What did Zerzan and Churchill, both extreme political leftists, hope to convey with the term “little Eichmanns”?  Eichmann’s role can not be denied.  He was instrumental in the planning and implementation of the Holocaust – the systematized murder of 6 million Jews during World War II. Eichmann's guilt as a perpetrator of the Holocaust has been substantially proven and the excuse of “following orders” carried no weight in his defense.  Unfortunately, all who misappropriate his name, including present-day extremists from both sides of the political spectrum, are suggesting that the targets of their accusations are guilty of perpetrating a CRIME akin to GENOCIDE. 

Ultimately,  the misappropriation of terms and names like “Holocaust,” “Eichmann,” “Hitler,” and to a lesser extent, the term genocide, do damage to the actual meaning of the terms.  When these words are used to make a hyperbolic emotional or political points, they degrade the true meaning of the words. 

These terms are unique, and not transferable.  They should not be appropriated for common use to manipulate the emotional power associated with the name/word.  As teachers, we must not allow ourselves to minimize or overlook the power of words.  We must teach our students the danger of misappropriation and work to protect the veracity and the strength of words.  We must teach our students to protect themselves, also, from those who seek to confuse, manipulate and control a conversation through misappropriation.  All things must be kept in perspective, and the actions of men like Eichmann must not be minimized in any way.  To reduce the term for a simple political cause is a degradation of ourselves, our culture and our history.  Our students must be taught to guard against such actions.

Wednesday, October 2, 2013

Utilizing Literature Circles



As a history teacher, I’m always concerned about how to most effectively guide students through a book.  Years ago, when I assigned All But My Life by Gerda Weissmann Klein, students “completed” reading guides that followed the book.  It became increasingly clear that students were treating this assignment as busy work- filling in random comments and copying reading guides.  This trivialized Gerda’s story so I was eager to try something new.  Several years ago, English Language Arts colleagues modeled a literature circle with MCHE's Isak Federman Holocaust Teaching Cadre.  This completely changed the way I approached All But My Life.  Students are naturally interested in Gerda’s story and her writing is easily understandable and engaging for high school students.  Their interest, coupled with the reading quizzes I gave, kept the students reading and allowed the students to have meaningful conversations during class time.

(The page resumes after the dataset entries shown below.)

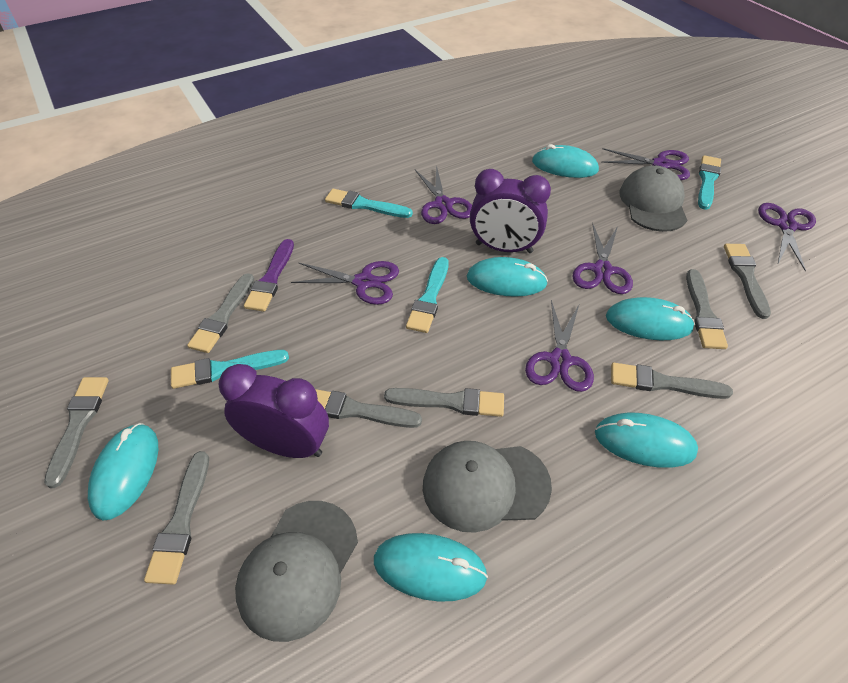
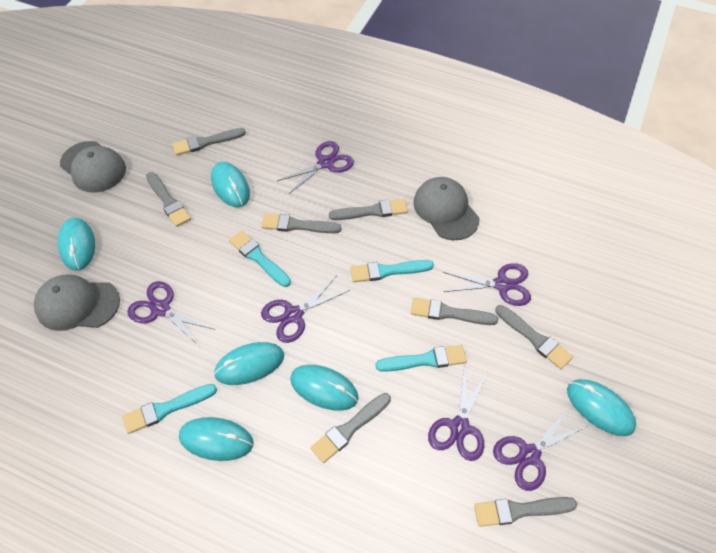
purple brush: [244,239,294,311] = 1 -> none = 0
purple clock: [218,364,329,458] [470,169,551,253] = 2 -> none = 0

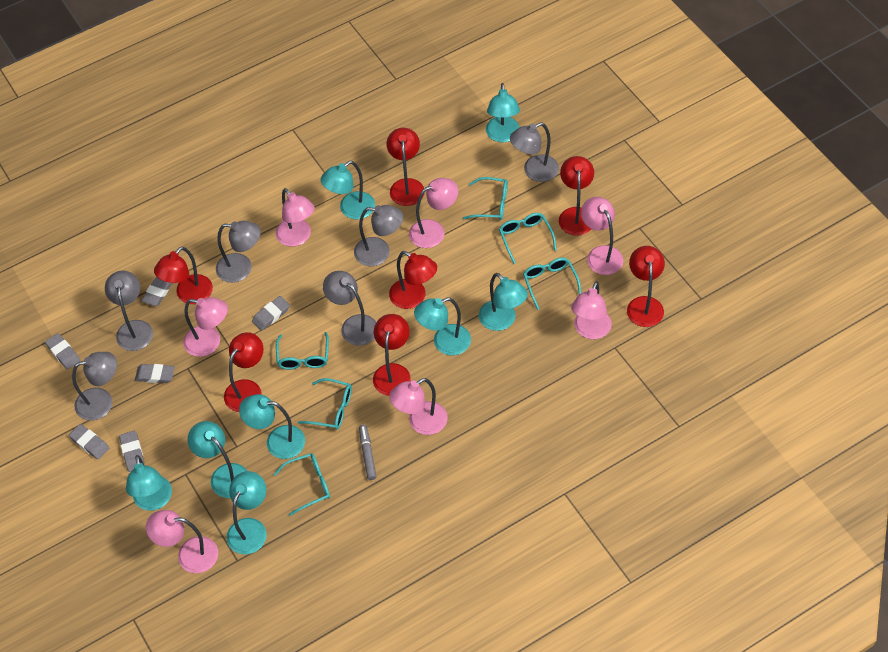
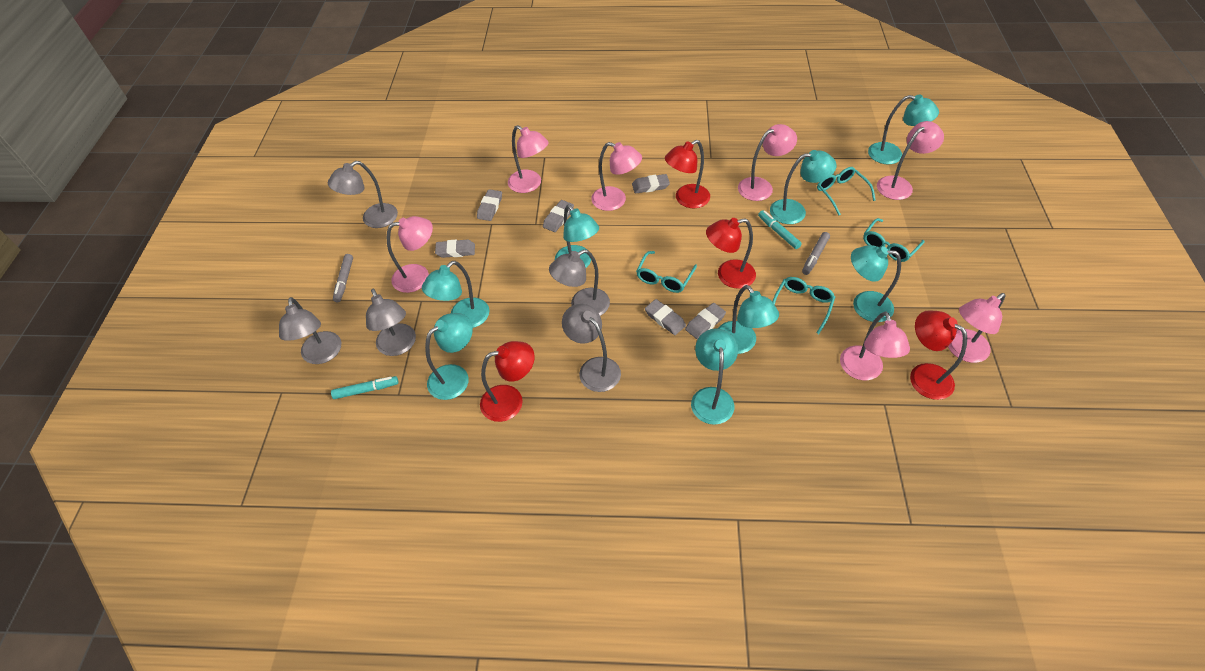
grey lamp: [72,352,117,421] [105,271,153,351] [216,221,261,283] [323,271,376,346] [354,205,403,266] [510,122,559,182] = 6 -> [279,297,341,364] [328,161,398,228] [366,289,416,356] [549,249,610,316] [562,304,621,392] = 5
grey marker: [359,425,377,480] = 1 -> [333,254,353,302] [802,232,830,275] = 2
red lamp: [154,247,213,304] [224,332,264,412] [373,314,411,396] [387,128,424,206] [389,251,437,309] [559,156,594,236] [627,246,665,327] = 7 -> [480,341,535,422] [665,140,710,208] [706,218,756,289] [910,310,967,400] = 4
turquoise glasses: [274,453,330,516] [276,332,329,370] [298,378,352,429] [463,177,508,220] [499,213,557,264] [523,258,581,310] = 6 -> [636,251,697,293] [772,277,835,334] [817,167,876,215] [863,218,924,262] = 4
turquoise marker: none = 0 -> [331,376,398,399] [758,210,802,249] = 2

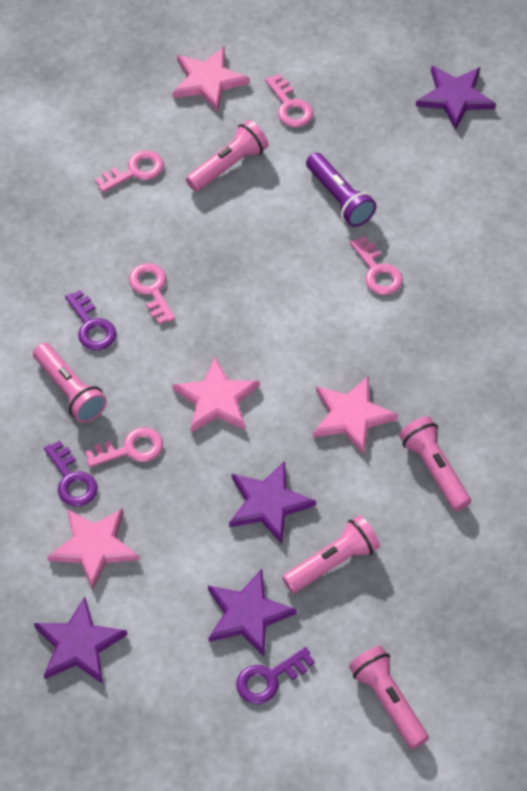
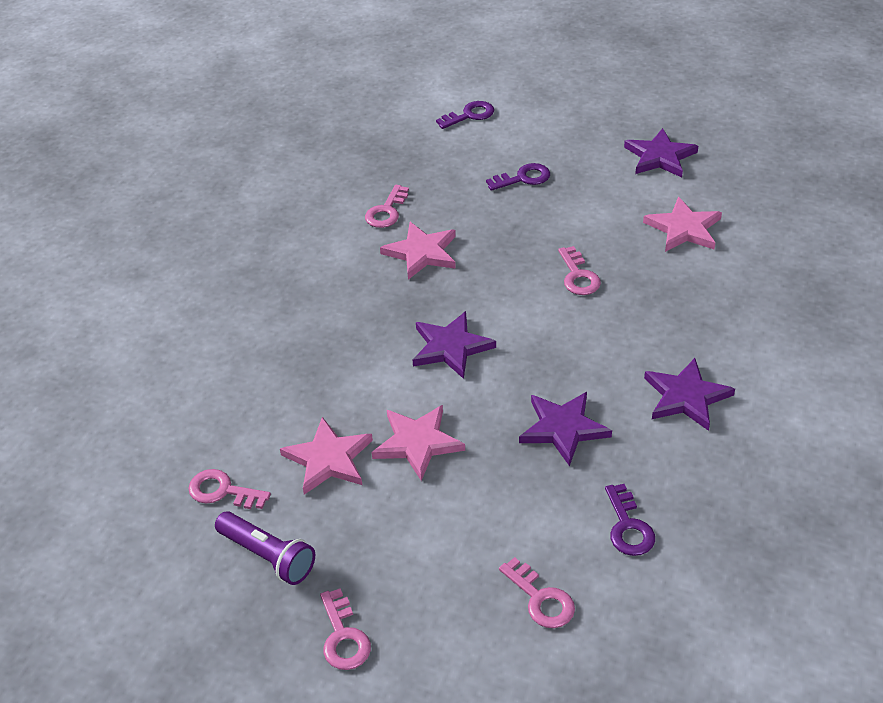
pink flashlight: [33,343,107,423] [186,120,269,192] [282,516,380,593] [349,646,429,749] [399,416,471,511] = 5 -> none = 0

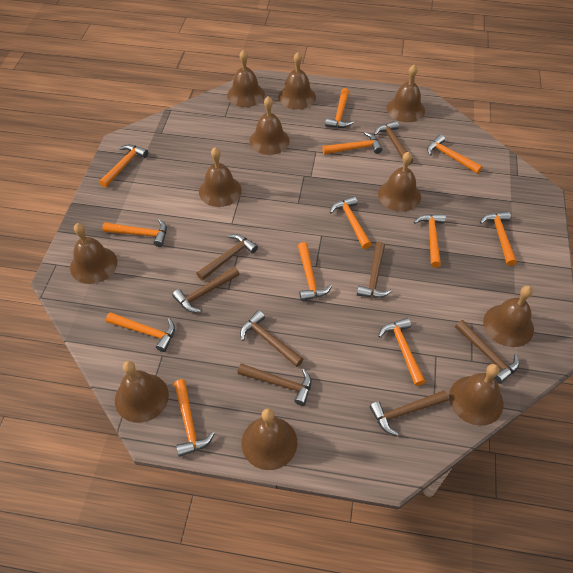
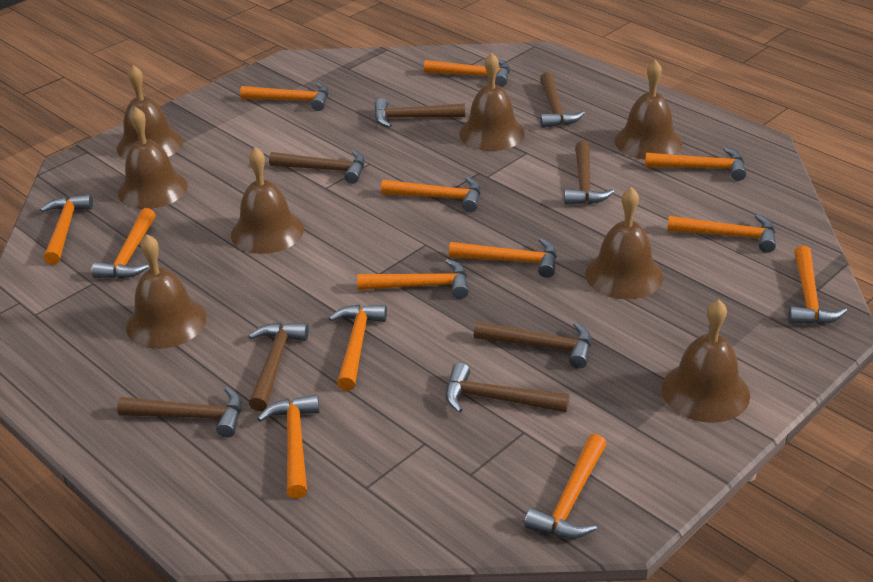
brown bell: [70,223,117,284] [115,361,169,423] [199,147,242,207] [227,50,265,107] [242,408,297,470] [250,96,290,155] [278,52,316,109] [378,152,421,212] [387,65,425,122] [449,364,503,426] [483,286,534,347] = 11 -> [117,65,183,160] [118,107,188,209] [126,234,206,349] [231,147,304,254] [459,53,525,151] [585,187,663,300] [615,60,682,160] [662,300,750,423] = 8
orange hammer: [99,145,148,187] [102,219,167,247] [106,312,175,352] [174,379,215,457] [298,242,332,301] [322,132,382,155] [325,88,354,128] [330,196,371,249] [378,318,425,386] [414,214,446,268] [427,134,482,174] [480,211,517,266] = 12 -> [40,194,93,265] [92,208,155,279] [240,82,328,111] [257,394,320,499] [329,304,387,391] [357,259,469,299] [381,177,481,212] [424,59,510,87] [449,238,557,278] [524,434,606,539] [645,147,746,181] [667,214,776,253] [788,246,847,324] = 13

To further acquaint yourself with literature circles, Facing Historyprovides some excellent tips for literature circles, especially covering the sensitive subject of genocide.  They also include valuable assessment and extension activities. 

The literature circles allowed my honors sophomores to develop a deeper understanding of the complex history and an appreciation for Gerda’s compelling story.  My literature circle discussion questions were adapted from the teaching materials provided by the Gerda and Kurt Klein Foundation.  I taught this book to honors World History students for roughly ten years and highly recommend it for teenagers (15+) and adults.